一部の報道によると、すでに同じく長寿番組である『志村けんのバカ殿様』も打ち切りが視野に入ってきたとのことだが、そんななか、地味ながらも手堅く放送してきたこの番組が、4月からついに長寿番組の仲間入りをするという。
それは、『奇跡体験!アンビリバボー』(毎週木曜20時〜)である。
本番組はビートたけしをストーリーテラーに迎え、1997年10月に放送を開始。海外の珍しいニュースや事件・事故を再現ドラマを交え紹介し検証していくドキュメンタリーで、放送回数は既に800回を超えている。
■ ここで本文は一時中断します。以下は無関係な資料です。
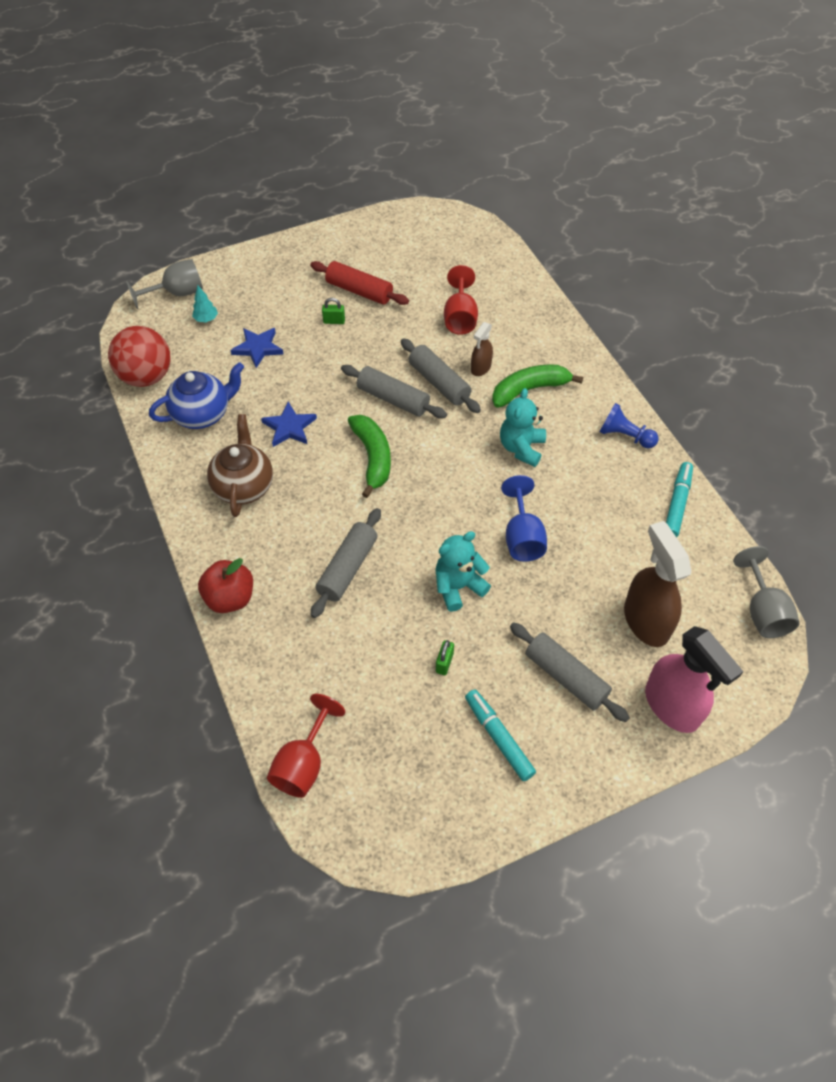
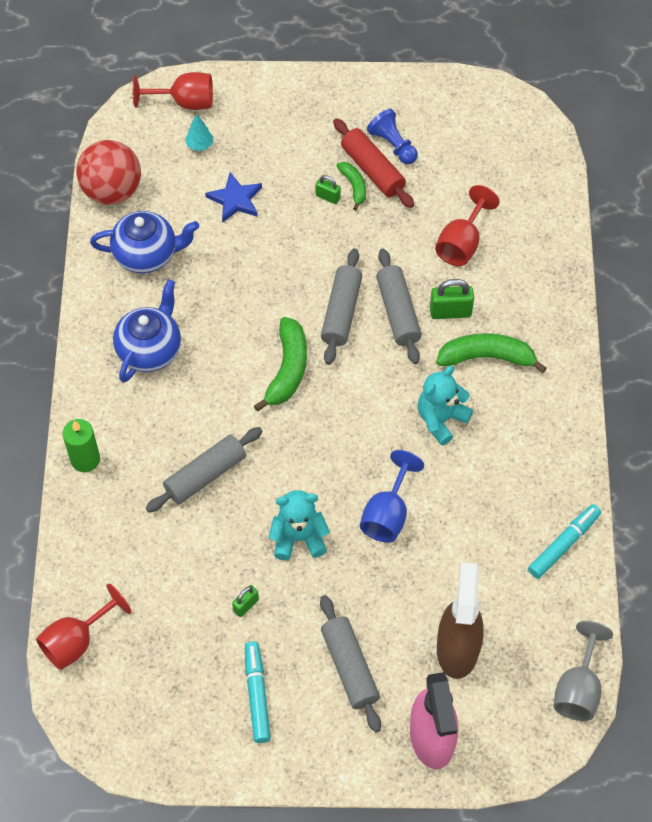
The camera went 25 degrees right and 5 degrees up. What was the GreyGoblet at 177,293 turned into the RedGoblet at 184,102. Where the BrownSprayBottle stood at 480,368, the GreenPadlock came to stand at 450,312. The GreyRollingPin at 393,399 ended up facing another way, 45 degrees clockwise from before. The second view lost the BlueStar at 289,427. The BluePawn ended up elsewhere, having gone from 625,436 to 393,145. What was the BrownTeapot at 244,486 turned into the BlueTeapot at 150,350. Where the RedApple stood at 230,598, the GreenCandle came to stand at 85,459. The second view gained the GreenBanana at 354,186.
関係者によると、フジテレビのあらゆる長寿番組が宮内正喜社長の判断で軒並み打ち切りとなるなか、唯一、役員の満場一致で継続の判断が下されたのが、この『奇跡体験!アンビリバボー』のみだったという。
『奇跡体験!アンビリバボー』が生き延びた理由について、とある芸能記者はこう語る。
「『奇跡体験!アンビリバボー』はフジテレビのバラエティ番組のなかでは唯一、安定した視聴率を稼いでいる番組なので、打ち切りになる可能性は低いでしょう。また、再現ドラマも有名な役者を起用するわけではなく、一本あたり100万ちょっともあれば十分クオリティの高いビデオが作れるので、非常にコストパフォーマンスがいいのです。唯一、多額の予算がかかるのがビートたけしさんの出演費なのですが、これは『アンビリバボー』スタッフが海外でロケや取材を行う際に『世界のキタノの番組』と申告すれば、大抵のメディアが協力してくれることもあり、彼の存在は絶対に必要なのです。ちなみに、これは日本テレビの『世界まる見え!』もまったく同じです」
『奇跡体験!アンビリバボー』は一見地味な番組ではあるが、視聴率だけみれば、フジテレビのバラエティの中ではトップクラスの常時2ケタ(ビデオリサーチ調べ、関東地区)を獲得している「優良番組」。木曜20時台ではトップの数字だという。
『奇跡体験!アンビリバボー』以外のバラエティ番組が全滅……そんな時代がやってくるのかもしれない。